Applies To: Windows Server 2003, Windows Server 2003 R2, Windows Server 2003 with SP1, Windows Server 2003 with SP2

Addressing risks using server clusters

When you configure a cluster, identify the possible failures that can interrupt access to resources. A single point of failure is any component in your environment that would block data or applications if it failed. Single points of failure can be hardware, software, or external dependencies, such as power supplied by a utility company and dedicated wide area network (WAN) lines.

In general, you provide maximum reliability when you:

  • Minimize the number of single points of failure in your environment.

  • Provide mechanisms that maintain service when a failure occurs.

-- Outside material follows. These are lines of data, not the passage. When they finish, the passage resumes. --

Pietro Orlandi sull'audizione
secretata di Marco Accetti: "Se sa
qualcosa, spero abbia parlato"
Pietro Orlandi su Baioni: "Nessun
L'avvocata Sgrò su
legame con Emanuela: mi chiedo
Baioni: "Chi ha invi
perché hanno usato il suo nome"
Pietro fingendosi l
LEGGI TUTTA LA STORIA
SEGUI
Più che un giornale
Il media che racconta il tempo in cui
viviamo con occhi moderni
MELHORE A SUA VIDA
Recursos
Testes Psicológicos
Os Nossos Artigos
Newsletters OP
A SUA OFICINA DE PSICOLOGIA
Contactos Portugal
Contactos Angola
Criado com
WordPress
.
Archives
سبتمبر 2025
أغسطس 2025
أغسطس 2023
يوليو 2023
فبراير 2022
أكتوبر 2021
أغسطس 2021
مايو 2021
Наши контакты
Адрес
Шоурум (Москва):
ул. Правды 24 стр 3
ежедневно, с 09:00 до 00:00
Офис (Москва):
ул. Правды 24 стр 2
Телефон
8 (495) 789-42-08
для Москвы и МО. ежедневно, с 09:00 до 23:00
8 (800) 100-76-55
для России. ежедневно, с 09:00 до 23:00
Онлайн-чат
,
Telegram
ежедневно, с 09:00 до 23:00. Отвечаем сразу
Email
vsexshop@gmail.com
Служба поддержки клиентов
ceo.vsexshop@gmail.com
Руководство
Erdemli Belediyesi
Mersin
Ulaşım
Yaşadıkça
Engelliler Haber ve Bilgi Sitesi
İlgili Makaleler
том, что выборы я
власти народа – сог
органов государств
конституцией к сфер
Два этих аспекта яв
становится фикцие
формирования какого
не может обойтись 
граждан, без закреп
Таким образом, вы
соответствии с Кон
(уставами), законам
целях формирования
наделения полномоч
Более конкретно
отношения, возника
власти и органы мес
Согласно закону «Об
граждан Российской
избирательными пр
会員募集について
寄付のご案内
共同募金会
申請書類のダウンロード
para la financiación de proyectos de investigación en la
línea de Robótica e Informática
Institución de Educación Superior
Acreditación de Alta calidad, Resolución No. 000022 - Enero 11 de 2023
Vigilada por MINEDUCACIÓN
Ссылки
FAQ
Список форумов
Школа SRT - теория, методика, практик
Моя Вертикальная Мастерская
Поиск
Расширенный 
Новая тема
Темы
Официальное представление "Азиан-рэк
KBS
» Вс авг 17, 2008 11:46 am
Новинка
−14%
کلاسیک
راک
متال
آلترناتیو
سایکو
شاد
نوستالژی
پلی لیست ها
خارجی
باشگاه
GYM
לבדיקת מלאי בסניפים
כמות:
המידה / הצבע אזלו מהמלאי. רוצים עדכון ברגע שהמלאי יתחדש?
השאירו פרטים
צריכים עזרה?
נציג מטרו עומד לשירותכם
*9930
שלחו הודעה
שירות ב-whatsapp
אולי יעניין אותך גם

With Windows Server 2003, Enterprise Edition and Windows Server 2003, Datacenter Edition, you can use server clusters and new administrative procedures to provide increased reliability. However, server clusters are not designed to protect all components of your workflow in all circumstances. For example, clusters are not an alternative to backing up data; clusters protect only availability of data, not the data itself.

The following table lists common points of failure and describes whether the point of failure can be protected, either by server clusters or by other means.

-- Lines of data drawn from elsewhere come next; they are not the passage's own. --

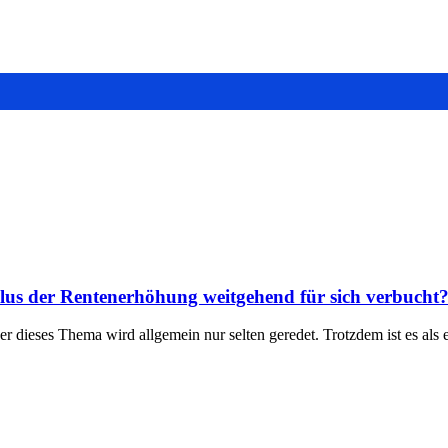
Plus der Rentenerhöhung weitgehend für sich verbucht
er dieses Thema wird allgemein nur selten geredet. Trotzdem ist es als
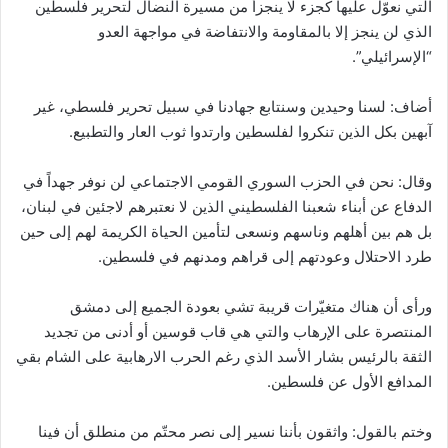
التي نعوّل عليها كجزء لا ينجزأ من مسيرة النضال لتحرير فلسطين
الذي لن ينجز إلا بالمقاومة والانتفاضة في مواجهة العدو
“الإسرائيلي”.
أضاف: لسنا وحيدين وسنتابع جهادنا في سبيل تحرير فلسطي، غير
آبهين بكل الذين تنكروا لفلسطين وارتدوا ثوب العار والتطبيع.
وقال: نحن في الحزب السوري القومي الاجتماعي لن نوفر جهداً في
الدفاع عن أبناء شعبنا الفلسطيني الذين لا نعتبرهم لاجئين في لبنان،
بل هم بين أهلهم وناسهم ونسعى لتأمين الحياة الكريمة لهم إلى حين
طرد الاحتلال وعودتهم إلى قراهم ومدنهم في فلسطين.
ورأى أن هناك متغيّرات قريبة تشي بعودة الجميع إلى دمشق
المنتصرة على الإرهاب والتي هي قاب قوسين أو أدنى من تجديد
الثقة بالرئيس بشار الأسد الذي رغم الحرب الارهابية على الشام بقي
المدافع الأول عن فلسطين.
وختم بالقول: واثقون بأننا نسير إلى نصر محتّم من منطلق أن فينا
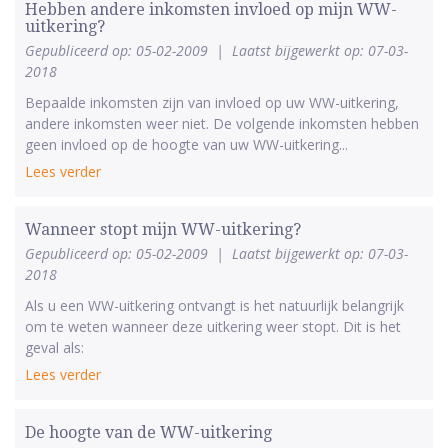
Hebben andere inkomsten invloed op mijn WW-
uitkering?
Gepubliceerd op: 05-02-2009
|
Laatst bijgewerkt op: 07-03-
2018
Bepaalde inkomsten zijn van invloed op uw WW-uitkering,
andere inkomsten weer niet. De volgende inkomsten hebben
geen invloed op de hoogte van uw WW-uitkering...
Lees verder
Wanneer stopt mijn WW-uitkering?
Gepubliceerd op: 05-02-2009
|
Laatst bijgewerkt op: 07-03-
2018
Als u een WW-uitkering ontvangt is het natuurlijk belangrijk
om te weten wanneer deze uitkering weer stopt. Dit is het
geval als:
Lees verder
De hoogte van de WW-uitkering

Failure point server cluster solution Other solutions

Network hub

Redundant networks. For more information, see Configuring cluster network hardware.

--

Utility company power

--

Uninterruptible power supply (UPS).

Put each cluster node on a separate circuit.

server connection

Failover

--

Disk

--

Hardware RAID, to protect the data on the disk. For more information, see Hardware redundant array of independent disks (RAID).

Other server hardware, such as CPU or memory.

Failover

--

server software, such as the operating system or specific applications.

Failover

--

Wide area network (WAN) links, such as routers and dedicated lines.

--

Redundant links over the WAN, to provide secondary access to remote connections.

Dial-up connection

--

Multiple modems.

Client computer within your organization

--

Configuring multiple clients for the same level of access. If one client fails, you still have access through other clients.

Authentication of the cluster service account

--

Redundant networks.

Configure individual nodes as domain controllers.

To further increase the availability of network resources and prevent the loss of data:

  • Consider having replacement disks and controllers available at your site. Always make sure that any spare parts you keep on hand exactly match the original parts, including network and SCSI components. The cost of two spare SCSI controllers can be a small fraction of the cost of having hundreds of clients unable to use data.

  • Consider providing UPS protection for individual computers and the network itself, including hubs, bridges, and routers. Computers running Windows Server 2003, Standard Edition support UPS. Many UPS solutions provide power for 5 to 20 minutes, which is long enough for the operating system to do an orderly shutdown when power fails.